Answer questions directly

Then elaborate with examples. Choose an example that highlight past successes and relate it to the projects or issues that interviewer is facing, but avoid excessively lengthy responses.

Manik Narang,
How to crack an Interview?
05 Apr, 2014
25 Jun, 2015

Today I am going to tell you a few tips on “HOW TO CRACK A JOB INTERVIEW. First let’s get this straight,

First thing - Your appearance and Body Language.

You should be well dressed preferably in a formal dress or business casuals.

Be clean shaved and appear quite active and energetic.  

So, its about the JOB - weather it be a Receptionist job or a Operations Manager’s job in a giant MNC. Choose a job that has some competition for the position. Where you have opportunities to grow and succeed.

You should have an excellent resume. It’s doesn’t have to be crammed with lots of stuff. It should not be hand-written or typed on a typewriter. The printout should be neat and clear on a white paper. A best resume is never more than 3 pages long with highlighted main points.

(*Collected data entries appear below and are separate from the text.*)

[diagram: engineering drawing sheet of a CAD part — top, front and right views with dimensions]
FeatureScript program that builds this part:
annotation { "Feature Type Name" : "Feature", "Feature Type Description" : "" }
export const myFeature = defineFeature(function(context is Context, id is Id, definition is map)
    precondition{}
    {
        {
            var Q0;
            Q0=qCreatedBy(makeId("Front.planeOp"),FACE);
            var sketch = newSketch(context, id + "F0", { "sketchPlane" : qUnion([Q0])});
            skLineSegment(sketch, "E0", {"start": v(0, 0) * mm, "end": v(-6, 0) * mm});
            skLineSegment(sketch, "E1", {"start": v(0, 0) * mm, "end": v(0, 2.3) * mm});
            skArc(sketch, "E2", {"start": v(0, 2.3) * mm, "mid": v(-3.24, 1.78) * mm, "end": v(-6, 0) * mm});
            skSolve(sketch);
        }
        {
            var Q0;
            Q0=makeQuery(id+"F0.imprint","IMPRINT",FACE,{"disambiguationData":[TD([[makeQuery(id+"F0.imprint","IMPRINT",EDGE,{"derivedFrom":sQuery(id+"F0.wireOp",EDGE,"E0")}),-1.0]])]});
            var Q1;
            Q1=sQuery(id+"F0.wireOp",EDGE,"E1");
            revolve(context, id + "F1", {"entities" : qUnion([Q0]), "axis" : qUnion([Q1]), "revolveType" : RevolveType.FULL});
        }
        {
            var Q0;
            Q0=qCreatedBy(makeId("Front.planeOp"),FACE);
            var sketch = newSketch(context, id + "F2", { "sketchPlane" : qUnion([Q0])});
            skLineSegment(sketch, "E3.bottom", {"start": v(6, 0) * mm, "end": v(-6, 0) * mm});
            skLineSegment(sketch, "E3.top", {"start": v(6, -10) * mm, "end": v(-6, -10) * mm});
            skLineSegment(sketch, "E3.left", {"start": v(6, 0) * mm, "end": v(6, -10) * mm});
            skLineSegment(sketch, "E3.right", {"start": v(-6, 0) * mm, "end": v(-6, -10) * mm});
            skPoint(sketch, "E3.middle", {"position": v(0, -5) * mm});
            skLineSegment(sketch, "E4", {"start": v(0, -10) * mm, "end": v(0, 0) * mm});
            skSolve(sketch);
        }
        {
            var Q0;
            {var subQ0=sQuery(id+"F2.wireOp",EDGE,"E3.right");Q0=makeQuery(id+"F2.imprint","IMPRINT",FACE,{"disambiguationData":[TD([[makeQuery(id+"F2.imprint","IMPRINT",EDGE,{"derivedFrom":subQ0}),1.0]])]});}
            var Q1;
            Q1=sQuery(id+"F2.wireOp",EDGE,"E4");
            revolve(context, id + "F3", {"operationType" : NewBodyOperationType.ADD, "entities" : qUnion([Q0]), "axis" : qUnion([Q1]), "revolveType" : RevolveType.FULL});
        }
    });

Let’s start with the Interview:


  1. Greet your interviewer or employer first instead of waiting for a hello or good morning from his end.
  2. Use professional greetings like Good morning or Good afternoon instead of Hi or Hello.
  3. Sit straight and do not lean on the chair or table.
  4. There should be a smile on your face and be optimistic. Always bear a positive approach to almost everything.
  5. Use proper English during the interview and avoid using unprofessional language.
  6. Avoid verbal blunders that could cost you the job like : YEAH instead of YES, GONNA or WANNA instead of GOING TO or WANT TO, AKSED instead of ASKED, AIN’T instead of ISN’T, DON’T instead of DOESN’T, HOW IS YOU instead of HOW ARE YOU, CV instead of RESUME, THANKS instead of THANKYOU, NOPE instead of NO etc.
  7. You should be heard clearly instead of being loud.
  8. Answer all the questions confidently and don’t look confused. If you don’t know the answer simply say – “I DON’T KNOW”.
  9. When you speak look straight in to the eyes of the interviewer and sound like a grown-up professional adult.
  10. Do not make too many gestures with your face and hands.
  11. During an interview you need to be the person that you think the company wants to hire.
  12. Here are some examples of the questions on how they should be answered:
Answer: “I don’t own my own car, but I’ve made arrangements to get to work.” Or “Yes, I have my own transport.”

Why do you want to work for this company?

Answer: “I am looking for a career more than a job. I’ve read some great things about this company and based on the job description I believe that my skills and experience will be a good fit.

Why did you leave your last job?

Answer: “There wasn’t any scope for growth in my last position”

What are your strengths and weaknesses?

Answer: “Funny you should ask, I guess my weakness could also be considered my strength. I’ve been accused of being too organized. I like to have everything in it’s place, I like to complete a task, follow it through to make sure it’s completed, then file all of the paperwork appropriately before I leave for the day”


THE MOST IMPORTANT PART OF THE INTERVIEW… and the part that most people don’t take advantage of the part where they ask: Do you have any questions for me?


This is where you can out-stand the rest. All you need to do is check out the company online, to get a little information and figure out some questions to ask. Here are some examples:
  1. Is this a new position or has someone recently left, leaving his position available. (if they left, and the interviewer doesn’t say why… then say: May I ask why they left?)
  2. How many employees work at this location?
  3. Who would I be working with?
  4. I noticed online that your company has several locations, is the position for this location?


IMPORTANT– don’t ask about Salary or Holidays. These questions can be asked when you are offered the job. AND if they ask you what you are expecting to earn… give them a range. There is no reason to bid against yourself. Unless you already know exactly how high they are willing to go… give them a range… and when you are offered the job, you can discuss the specifics.